Louisville gets ready for a 2016 season in which the Cardinals have a great idea who will be the star and face of the offense. Sophomore quarterback Lamar Jackson emerged as the starter during his true freshman season last year and enters camp this year as the guy expected to lead the Cards.
Jackson looked like a star in the making after taking over the offense last season, finishing the year with more than 1,800 passing yards and 12 touchdowns through the air while also rushing for more than 100 yards in five games.
At no time was his dual-threat ability more on display than in the Cardinals’ Music City Bowl victory against Texas A&M, where he threw for 227 yards and two touchdowns and also ran for 226 yards and two scores.
So Jackson is viewed by many to not only be the ACC’s breakout player this year, he might also be the heir apparent to Clemson’s DeShaun Watson as the league’s next huge star quarterback. But for Jackson and the Louisville offense to truly excel he’s going to need some help. Fortunately for the Cards he will work with what could be one of the ACC’s best wide receiver units.
That group is led by senior Jamari Staples. The 6-foot-4, 195-pound Staples brings a nice mix of size and speed to the position and has potential to be an All-ACC pick by the time the year is over. Staples made 37 catches for 638 yards and three touchdowns last season.
Fellow senior James Quick, a former five-star recruit could also be an important factor.
Quick was right there with Staples in terms of production last season, making 39 grabs for 624 yards and five touchdowns.

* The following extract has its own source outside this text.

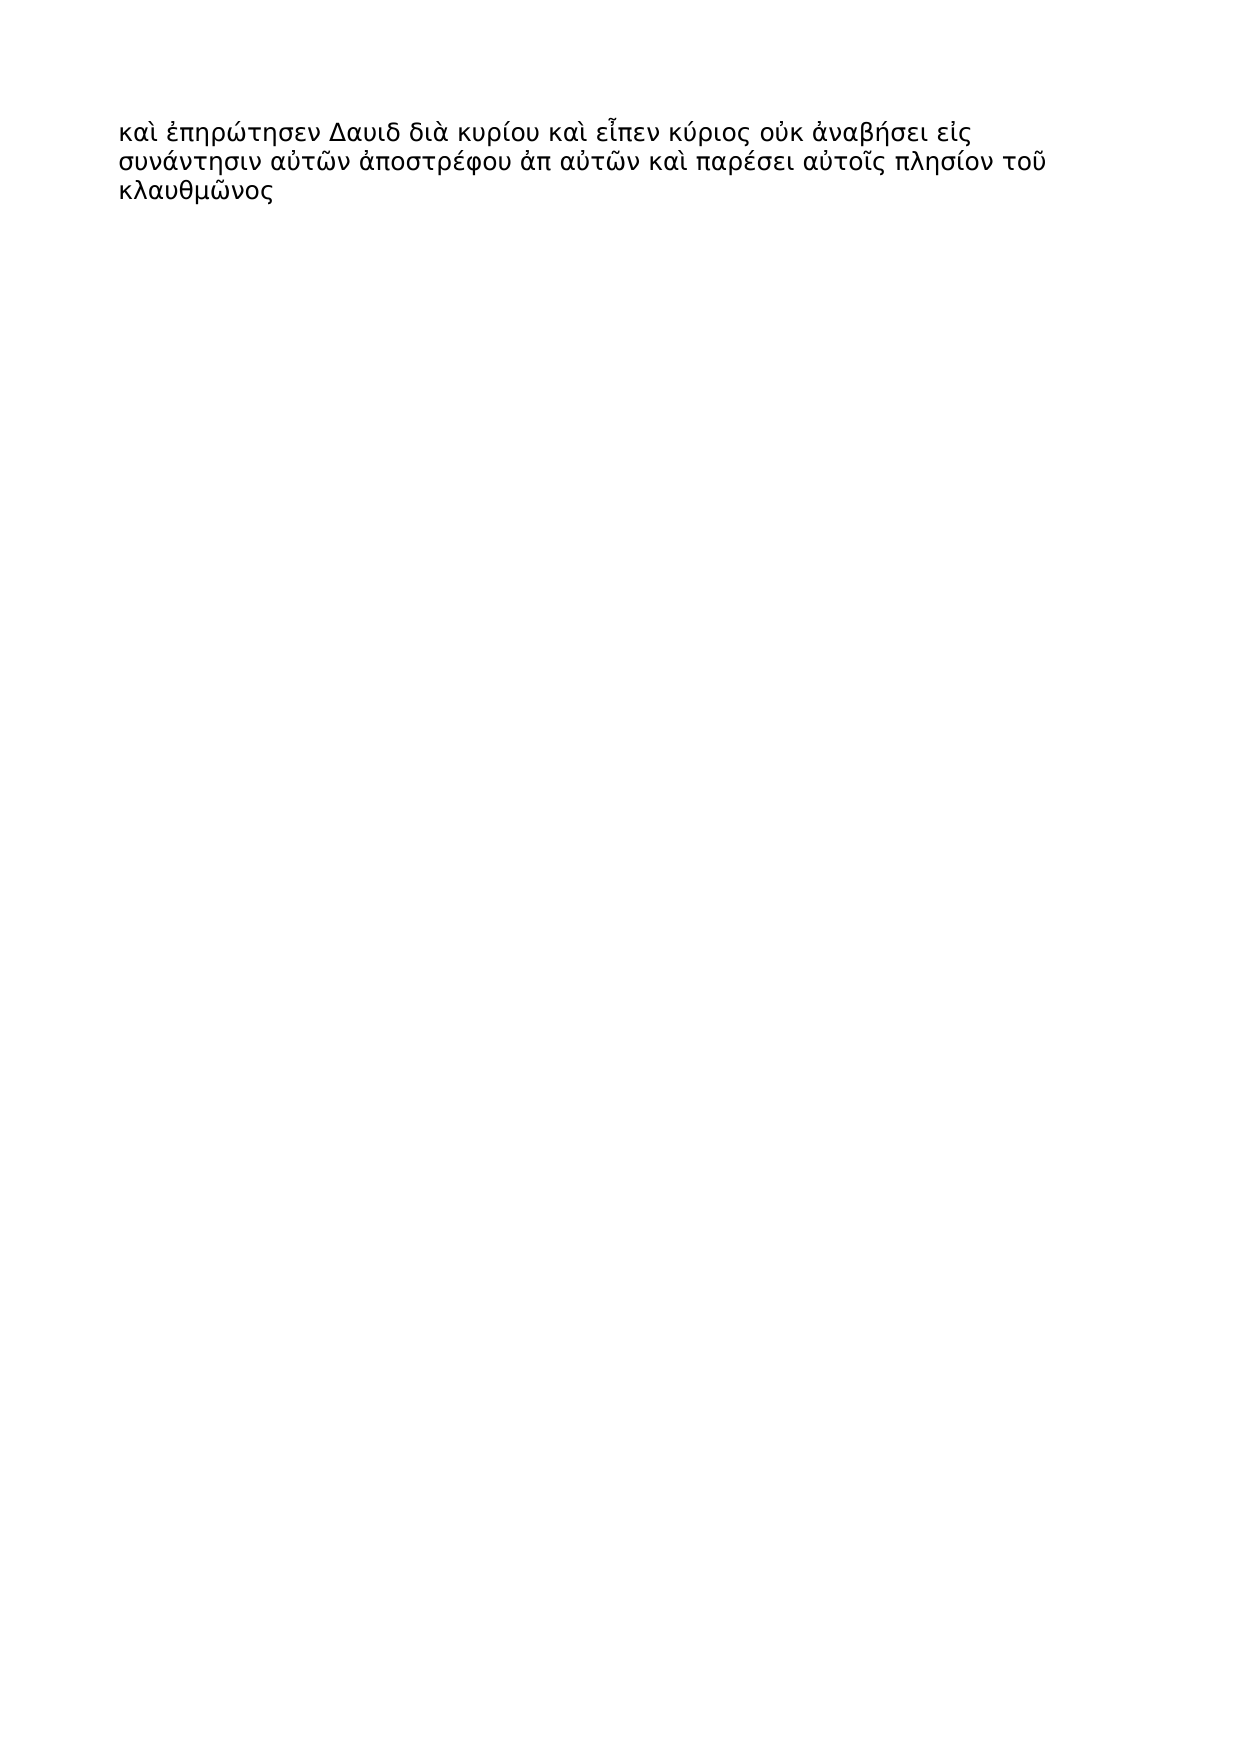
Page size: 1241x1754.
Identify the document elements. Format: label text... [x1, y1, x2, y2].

text καὶ ἐπηρώτησεν Δαυιδ διὰ κυρίου καὶ εἶπεν κύριος οὐκ ἀναβήσει εἰς συνάντησιν αὐτῶν ἀποστρέφου ἀπ αὐτῶν καὶ παρέσει αὐτοῖς πλησίον τοῦ κλαυθμῶνος [118, 118, 1122, 206]
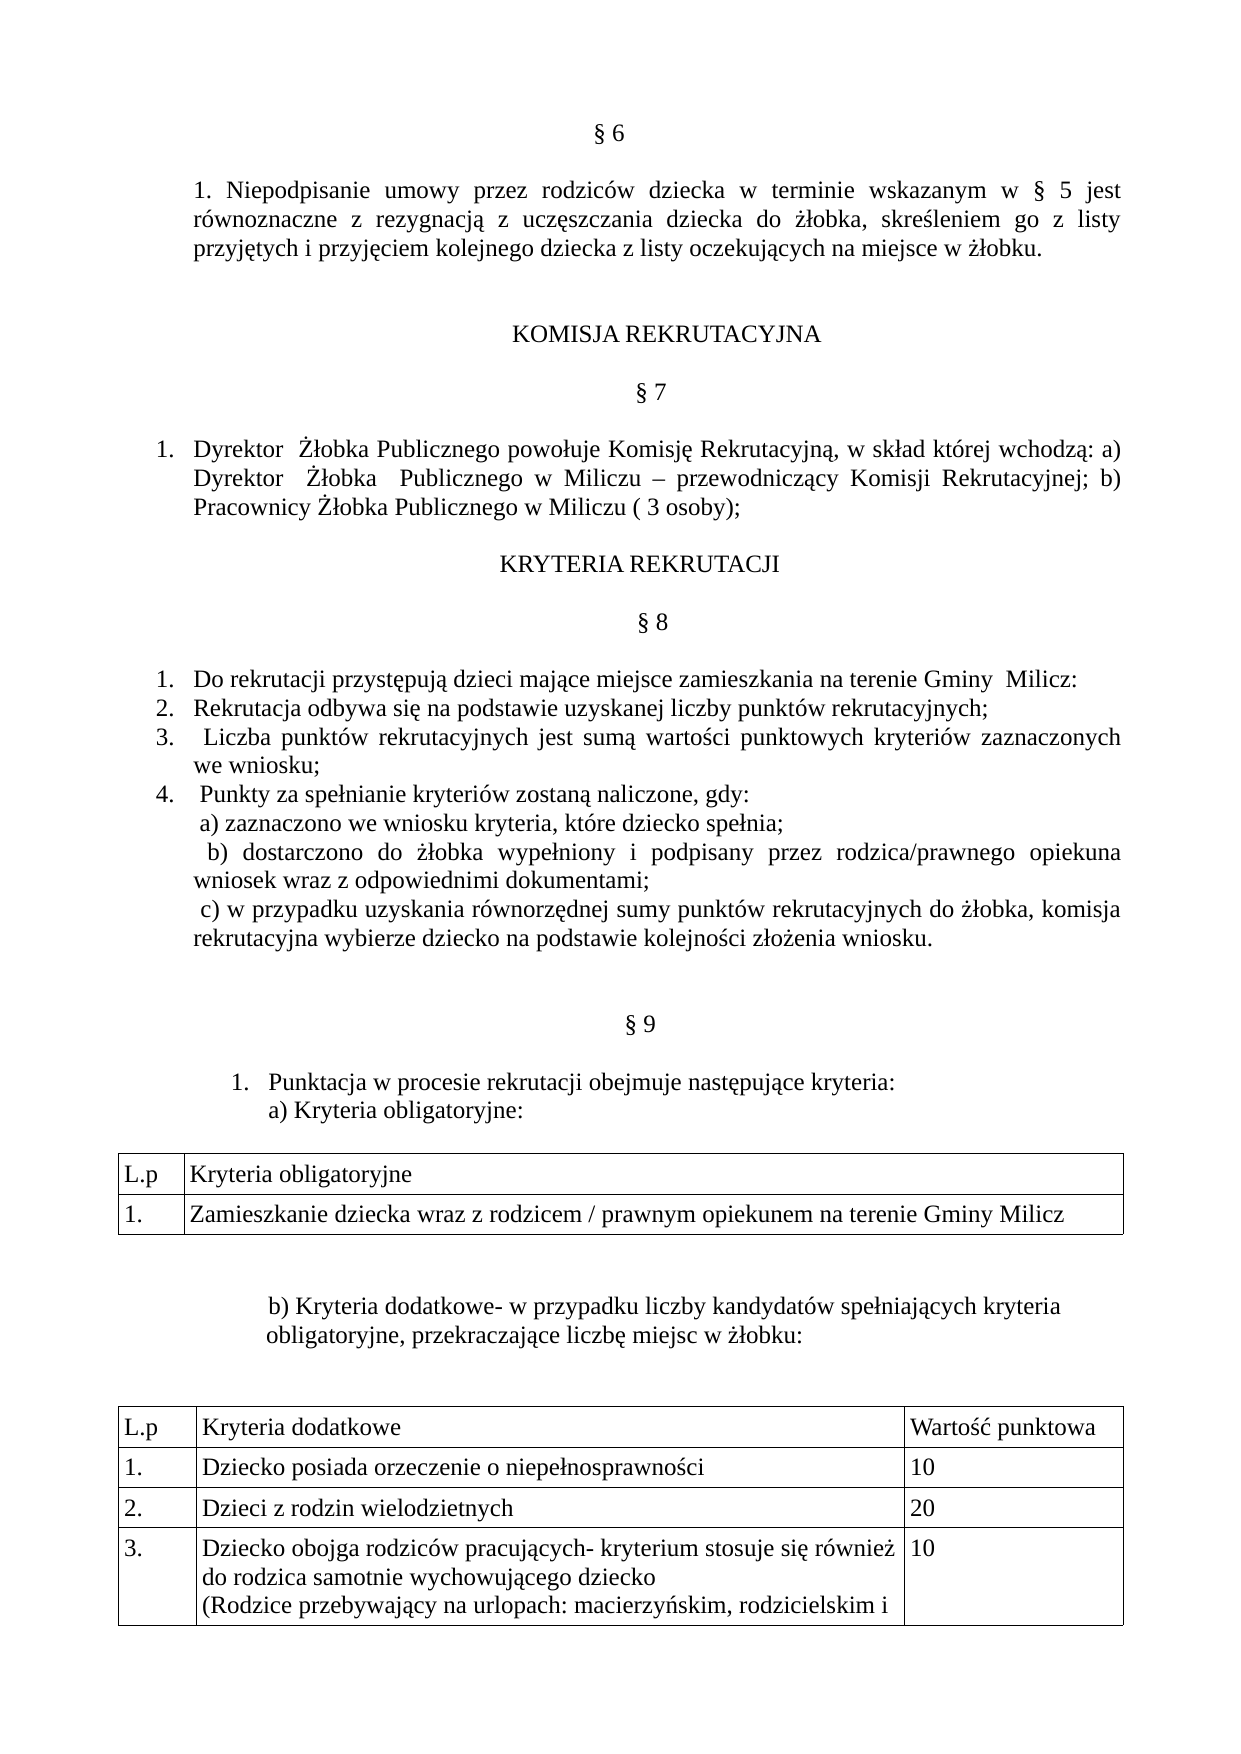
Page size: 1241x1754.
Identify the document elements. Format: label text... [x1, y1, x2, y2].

If there is a knock on Jackson after one see season, it might be a relatively low completion percentage at 54.7 percent. Even in the breakout game against Texas A&M, Jackson completed just 12 of 26 passes and four times last year he had games in which he completed less than 50 percent of his attempts.
But perhaps those numbers can improve as his timing and familiarity with his receivers gets better, and also if he gets more help in the running game.
Senior Brandon Radcliff, who finished second on the team in rushing last year behind Jackson, could be called upon to carry the ball even more and take some of the burden off the quarterback. Radcliffe rushed 139 times for 634 yards and seven touchdowns in 2015. That was a bit of a step back from his promising sophomore season, which saw him rush for 737 yards and 12 touchdowns.
Production in that range would serve the Cards well as they strive to let some of those more veteran players take on a bigger role while the nation’s eyes are on the young quarterback. If nothing else it appears Louisville has plenty of talent on offense surrounding Jackson, which means game planning for the Cardinals won’t be simple.
Jackson, named a captain as just as sophomore, certainly deserves the attention that’s coming his way, but if he and Louisville have as successful a season as hoped — the senior skill position players are also going to play a huge role.